PROBLEM: All of the listing should be transcribed exactly.

*** EXERCISE DATA

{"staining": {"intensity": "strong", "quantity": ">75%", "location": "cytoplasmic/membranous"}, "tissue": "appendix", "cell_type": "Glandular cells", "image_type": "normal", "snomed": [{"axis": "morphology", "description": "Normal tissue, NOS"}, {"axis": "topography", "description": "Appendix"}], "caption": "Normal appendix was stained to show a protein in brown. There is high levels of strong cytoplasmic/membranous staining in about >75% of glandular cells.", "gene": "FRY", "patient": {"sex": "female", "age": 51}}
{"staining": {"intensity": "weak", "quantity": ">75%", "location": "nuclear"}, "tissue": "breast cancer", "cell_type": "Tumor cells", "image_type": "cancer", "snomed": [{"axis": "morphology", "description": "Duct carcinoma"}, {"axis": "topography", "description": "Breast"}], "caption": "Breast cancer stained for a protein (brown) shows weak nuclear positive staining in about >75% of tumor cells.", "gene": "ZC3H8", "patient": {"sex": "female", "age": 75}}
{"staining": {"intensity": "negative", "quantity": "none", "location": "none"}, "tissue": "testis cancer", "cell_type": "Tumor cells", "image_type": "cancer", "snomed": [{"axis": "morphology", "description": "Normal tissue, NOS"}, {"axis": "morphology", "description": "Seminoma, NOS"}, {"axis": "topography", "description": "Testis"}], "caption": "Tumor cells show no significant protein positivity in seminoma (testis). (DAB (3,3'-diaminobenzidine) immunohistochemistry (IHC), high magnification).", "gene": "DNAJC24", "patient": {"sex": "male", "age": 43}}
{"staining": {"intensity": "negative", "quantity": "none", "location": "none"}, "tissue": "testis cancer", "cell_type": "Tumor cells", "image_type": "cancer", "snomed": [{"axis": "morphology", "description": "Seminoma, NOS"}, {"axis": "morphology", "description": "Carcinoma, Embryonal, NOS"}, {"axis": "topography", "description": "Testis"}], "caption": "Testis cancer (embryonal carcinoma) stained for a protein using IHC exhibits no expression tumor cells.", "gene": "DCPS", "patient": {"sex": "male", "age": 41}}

******

YOUR RESPONSE:
{"staining": {"intensity": "strong", "quantity": ">75%", "location": "cytoplasmic/membranous"}, "tissue": "appendix", "cell_type": "Glandular cells", "image_type": "normal", "snomed": [{"axis": "morphology", "description": "Normal tissue, NOS"}, {"axis": "topography", "description": "Appendix"}], "caption": "Normal appendix was stained to show a protein in brown. There is high levels of strong cytoplasmic/membranous staining in about >75% of glandular cells.", "gene": "FRY", "patient": {"sex": "female", "age": 51}}
{"staining": {"intensity": "weak", "quantity": ">75%", "location": "nuclear"}, "tissue": "breast cancer", "cell_type": "Tumor cells", "image_type": "cancer", "snomed": [{"axis": "morphology", "description": "Duct carcinoma"}, {"axis": "topography", "description": "Breast"}], "caption": "Breast cancer stained for a protein (brown) shows weak nuclear positive staining in about >75% of tumor cells.", "gene": "ZC3H8", "patient": {"sex": "female", "age": 75}}
{"staining": {"intensity": "negative", "quantity": "none", "location": "none"}, "tissue": "testis cancer", "cell_type": "Tumor cells", "image_type": "cancer", "snomed": [{"axis": "morphology", "description": "Normal tissue, NOS"}, {"axis": "morphology", "description": "Seminoma, NOS"}, {"axis": "topography", "description": "Testis"}], "caption": "Tumor cells show no significant protein positivity in seminoma (testis). (DAB (3,3'-diaminobenzidine) immunohistochemistry (IHC), high magnification).", "gene": "DNAJC24", "patient": {"sex": "male", "age": 43}}
{"staining": {"intensity": "negative", "quantity": "none", "location": "none"}, "tissue": "testis cancer", "cell_type": "Tumor cells", "image_type": "cancer", "snomed": [{"axis": "morphology", "description": "Seminoma, NOS"}, {"axis": "morphology", "description": "Carcinoma, Embryonal, NOS"}, {"axis": "topography", "description": "Testis"}], "caption": "Testis cancer (embryonal carcinoma) stained for a protein using IHC exhibits no expression tumor cells.", "gene": "DCPS", "patient": {"sex": "male", "age": 41}}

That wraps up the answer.